» Excerpted passage:

---*---

In last week's newsletter, I introduced the open source Expat XML parser. I demonstrated how to create handlers for the starting and ending elements of the XML tags in a document. In this article, I will take it a bit further and demonstrate how to read the character data from an XML document.
As demonstrated in the previous article, you register "handlers" with Expat to get the output from the parsing function. These handlers are subprocedures that you write in your program. You tell Expat to call them when it finds a particular thing in the XML source. For example, Expat's XML_SetStartElementHandler() API can be called to register a subprocedure that's called when a starting XML element is encountered in the document.
In response to last week's article, I received questions from readers asking me to explain how handlers work and what the %paddr() BIF does in conjunction with setting a handler.
The handler routines utilize a feature of ILE called a "procedure pointer." Think about how a computer runs a program. That program is a series of machine opcodes and data that are loaded into the computer's memory and executed. If executable code is loaded into memory, it has to have an address, or location, in memory where it can be found. A procedure pointer is a variable that contains this address.
You can use this procedure pointer to call a subprocedure. Consider the following sample program:
H DFTACTGRP(*NO)
D TestSubproc PR
D Data 50A const
D MyPointer s * procptr
D CallPtr PR Extproc(MyPointer)
D Message 50A const
C eval MyPointer = %paddr(TestSubproc)
c callp CallPtr('Olives are good.')
c eval *inlr = *on
P TestSubproc B
D TestSubproc PI
D Data 50A const
D wait s 1A
c data dsply wait
P E
In this example, CallPtr() will actually call the TestSubproc() subprocedure because MyPointer contains its address. The reason it contains its address is because I used the %paddr() BIF to return the address of the TestSubproc() subprocedure.
To take that a step further, what would happen if you passed MyPointer as a parameter to a subprocedure that's in a service program? Naturally, you'd have to put the prototype for CallPtr() in that service program. Now, TestSubproc() would be called by that service program, since that's what %paddr() references.
Well, that's exactly what Expat does. You tell it which subprocedure to call for a particular event, pass it in the address of the subprocedure that you want it to call using the %paddr() BIF, and it'll call that subprocedure at the appropriate time.

---*---

» Data section:
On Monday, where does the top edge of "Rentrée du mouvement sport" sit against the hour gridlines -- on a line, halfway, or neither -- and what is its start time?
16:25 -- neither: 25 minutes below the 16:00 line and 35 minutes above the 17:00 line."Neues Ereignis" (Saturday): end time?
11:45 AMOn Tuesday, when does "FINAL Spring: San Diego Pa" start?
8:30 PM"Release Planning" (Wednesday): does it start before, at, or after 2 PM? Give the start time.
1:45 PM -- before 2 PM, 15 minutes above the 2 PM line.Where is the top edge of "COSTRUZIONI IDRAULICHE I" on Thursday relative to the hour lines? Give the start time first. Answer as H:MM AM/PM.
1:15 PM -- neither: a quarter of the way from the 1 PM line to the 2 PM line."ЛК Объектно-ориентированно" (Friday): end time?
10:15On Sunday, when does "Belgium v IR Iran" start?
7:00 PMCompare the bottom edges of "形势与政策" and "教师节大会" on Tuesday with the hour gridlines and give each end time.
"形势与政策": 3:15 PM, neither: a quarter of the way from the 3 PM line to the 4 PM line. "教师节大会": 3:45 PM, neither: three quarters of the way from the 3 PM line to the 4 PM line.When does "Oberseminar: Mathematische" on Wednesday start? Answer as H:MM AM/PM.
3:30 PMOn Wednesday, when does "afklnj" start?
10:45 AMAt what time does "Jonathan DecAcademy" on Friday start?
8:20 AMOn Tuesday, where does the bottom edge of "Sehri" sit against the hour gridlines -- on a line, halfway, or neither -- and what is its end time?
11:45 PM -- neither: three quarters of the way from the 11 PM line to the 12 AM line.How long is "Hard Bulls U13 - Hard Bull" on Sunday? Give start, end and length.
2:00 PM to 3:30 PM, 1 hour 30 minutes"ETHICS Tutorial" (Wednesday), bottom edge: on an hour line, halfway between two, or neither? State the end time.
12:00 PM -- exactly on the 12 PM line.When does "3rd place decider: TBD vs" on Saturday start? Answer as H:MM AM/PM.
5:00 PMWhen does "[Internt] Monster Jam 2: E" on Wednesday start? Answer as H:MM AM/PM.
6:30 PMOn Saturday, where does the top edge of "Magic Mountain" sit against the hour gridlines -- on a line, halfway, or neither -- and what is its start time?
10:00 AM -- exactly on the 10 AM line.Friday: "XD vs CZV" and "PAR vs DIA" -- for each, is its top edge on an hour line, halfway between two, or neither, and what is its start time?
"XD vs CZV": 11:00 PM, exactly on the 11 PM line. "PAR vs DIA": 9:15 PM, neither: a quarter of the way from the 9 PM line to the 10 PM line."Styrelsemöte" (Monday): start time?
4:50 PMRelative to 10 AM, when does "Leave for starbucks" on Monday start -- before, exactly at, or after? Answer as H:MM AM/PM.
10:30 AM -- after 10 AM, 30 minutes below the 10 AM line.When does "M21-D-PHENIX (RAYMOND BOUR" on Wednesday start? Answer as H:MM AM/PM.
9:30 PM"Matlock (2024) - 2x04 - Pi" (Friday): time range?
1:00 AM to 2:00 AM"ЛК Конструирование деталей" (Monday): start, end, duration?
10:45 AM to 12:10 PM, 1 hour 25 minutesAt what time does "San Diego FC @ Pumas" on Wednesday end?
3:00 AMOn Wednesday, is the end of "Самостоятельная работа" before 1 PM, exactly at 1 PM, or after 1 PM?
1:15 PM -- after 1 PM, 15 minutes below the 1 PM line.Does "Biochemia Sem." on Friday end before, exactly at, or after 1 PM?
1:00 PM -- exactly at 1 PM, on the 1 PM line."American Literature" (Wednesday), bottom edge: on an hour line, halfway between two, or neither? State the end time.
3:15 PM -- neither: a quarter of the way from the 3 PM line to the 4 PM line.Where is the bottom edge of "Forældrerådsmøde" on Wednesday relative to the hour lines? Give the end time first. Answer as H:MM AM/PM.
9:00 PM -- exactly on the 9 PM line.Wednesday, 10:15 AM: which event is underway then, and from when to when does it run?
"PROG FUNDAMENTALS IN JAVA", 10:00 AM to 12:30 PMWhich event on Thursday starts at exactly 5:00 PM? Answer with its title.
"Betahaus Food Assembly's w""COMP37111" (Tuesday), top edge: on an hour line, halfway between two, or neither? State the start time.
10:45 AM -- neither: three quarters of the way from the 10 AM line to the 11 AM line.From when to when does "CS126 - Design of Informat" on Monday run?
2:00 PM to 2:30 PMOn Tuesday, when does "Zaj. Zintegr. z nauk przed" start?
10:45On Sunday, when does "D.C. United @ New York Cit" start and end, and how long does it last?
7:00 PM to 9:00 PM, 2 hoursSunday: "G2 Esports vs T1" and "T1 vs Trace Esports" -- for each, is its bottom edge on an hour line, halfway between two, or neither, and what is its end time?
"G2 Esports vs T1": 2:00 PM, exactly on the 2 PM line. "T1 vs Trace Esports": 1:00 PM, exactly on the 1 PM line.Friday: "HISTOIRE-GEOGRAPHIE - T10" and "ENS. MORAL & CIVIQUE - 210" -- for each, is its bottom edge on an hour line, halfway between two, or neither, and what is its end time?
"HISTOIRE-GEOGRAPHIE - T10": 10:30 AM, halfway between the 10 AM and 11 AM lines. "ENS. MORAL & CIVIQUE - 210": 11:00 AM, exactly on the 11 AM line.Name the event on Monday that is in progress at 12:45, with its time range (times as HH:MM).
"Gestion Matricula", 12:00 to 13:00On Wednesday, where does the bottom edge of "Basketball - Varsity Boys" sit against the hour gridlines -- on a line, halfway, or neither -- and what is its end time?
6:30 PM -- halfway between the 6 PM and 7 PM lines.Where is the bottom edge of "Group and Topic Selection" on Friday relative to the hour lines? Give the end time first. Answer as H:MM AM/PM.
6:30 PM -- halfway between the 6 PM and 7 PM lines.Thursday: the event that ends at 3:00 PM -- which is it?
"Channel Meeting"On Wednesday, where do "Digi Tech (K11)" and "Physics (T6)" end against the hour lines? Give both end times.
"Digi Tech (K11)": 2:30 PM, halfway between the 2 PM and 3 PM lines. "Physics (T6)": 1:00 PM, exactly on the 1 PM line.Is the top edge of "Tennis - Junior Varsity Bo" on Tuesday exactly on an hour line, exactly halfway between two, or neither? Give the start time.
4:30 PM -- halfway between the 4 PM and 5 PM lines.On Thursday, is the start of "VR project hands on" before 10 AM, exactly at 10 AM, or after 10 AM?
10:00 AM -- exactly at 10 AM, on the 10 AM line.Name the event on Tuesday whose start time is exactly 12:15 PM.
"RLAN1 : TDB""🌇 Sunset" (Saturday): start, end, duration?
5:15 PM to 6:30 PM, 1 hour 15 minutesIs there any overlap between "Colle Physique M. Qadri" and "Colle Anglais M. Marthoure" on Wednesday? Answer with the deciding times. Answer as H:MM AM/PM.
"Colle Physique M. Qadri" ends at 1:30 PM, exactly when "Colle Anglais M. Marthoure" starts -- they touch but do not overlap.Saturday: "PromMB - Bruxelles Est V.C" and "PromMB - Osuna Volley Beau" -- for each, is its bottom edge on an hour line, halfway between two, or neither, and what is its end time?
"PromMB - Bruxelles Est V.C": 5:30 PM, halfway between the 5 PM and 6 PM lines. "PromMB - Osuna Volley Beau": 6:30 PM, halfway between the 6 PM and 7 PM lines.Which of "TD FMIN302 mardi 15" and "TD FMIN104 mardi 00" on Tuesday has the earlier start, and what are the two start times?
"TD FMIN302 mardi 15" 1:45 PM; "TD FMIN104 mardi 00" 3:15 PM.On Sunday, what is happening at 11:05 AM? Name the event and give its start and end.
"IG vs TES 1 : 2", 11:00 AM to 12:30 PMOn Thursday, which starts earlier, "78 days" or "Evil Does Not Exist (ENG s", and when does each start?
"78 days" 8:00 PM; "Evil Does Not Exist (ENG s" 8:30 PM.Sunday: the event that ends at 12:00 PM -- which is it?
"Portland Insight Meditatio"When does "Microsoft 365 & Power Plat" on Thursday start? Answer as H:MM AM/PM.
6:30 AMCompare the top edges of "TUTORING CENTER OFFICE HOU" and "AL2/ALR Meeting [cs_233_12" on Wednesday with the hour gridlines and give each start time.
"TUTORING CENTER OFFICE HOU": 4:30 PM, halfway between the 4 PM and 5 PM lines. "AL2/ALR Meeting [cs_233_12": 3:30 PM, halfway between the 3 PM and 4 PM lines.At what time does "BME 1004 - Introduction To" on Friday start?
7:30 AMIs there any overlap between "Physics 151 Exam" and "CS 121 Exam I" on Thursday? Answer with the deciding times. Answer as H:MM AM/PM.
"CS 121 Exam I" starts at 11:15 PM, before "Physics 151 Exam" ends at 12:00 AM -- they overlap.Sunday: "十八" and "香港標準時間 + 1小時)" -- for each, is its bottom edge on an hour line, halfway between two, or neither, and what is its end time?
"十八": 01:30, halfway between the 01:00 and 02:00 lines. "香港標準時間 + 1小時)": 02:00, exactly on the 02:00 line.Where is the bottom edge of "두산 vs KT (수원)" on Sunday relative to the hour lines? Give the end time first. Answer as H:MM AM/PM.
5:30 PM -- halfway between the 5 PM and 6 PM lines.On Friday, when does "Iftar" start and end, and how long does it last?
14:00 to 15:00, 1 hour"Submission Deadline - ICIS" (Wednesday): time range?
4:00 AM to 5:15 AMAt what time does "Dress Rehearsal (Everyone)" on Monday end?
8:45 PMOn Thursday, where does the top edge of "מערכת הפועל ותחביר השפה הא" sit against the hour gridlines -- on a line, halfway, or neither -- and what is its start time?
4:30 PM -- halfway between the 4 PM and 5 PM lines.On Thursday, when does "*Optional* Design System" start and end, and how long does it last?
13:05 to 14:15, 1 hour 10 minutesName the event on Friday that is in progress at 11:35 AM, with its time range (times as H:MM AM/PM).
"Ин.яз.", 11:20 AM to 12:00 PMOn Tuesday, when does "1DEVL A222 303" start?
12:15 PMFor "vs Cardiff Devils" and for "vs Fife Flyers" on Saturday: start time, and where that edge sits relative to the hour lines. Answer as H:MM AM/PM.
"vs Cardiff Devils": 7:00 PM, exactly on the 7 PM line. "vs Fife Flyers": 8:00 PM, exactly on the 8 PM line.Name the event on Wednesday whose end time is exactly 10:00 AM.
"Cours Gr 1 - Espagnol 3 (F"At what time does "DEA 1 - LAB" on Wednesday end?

---*---

» Task requirements:
1 - According to the Expat article, what is a procedure pointer?
2 - From the Expat article, pull out word for word everything from "In response to" down to "setting a handler.".
The lines above aren't needed here.

» Problem solutions:
1 - A variable that holds the memory address where loaded executable code can be found.

2 -
In response to last week's article, I received questions from readers asking me to explain how handlers work and what the %paddr() BIF does in conjunction with setting a handler.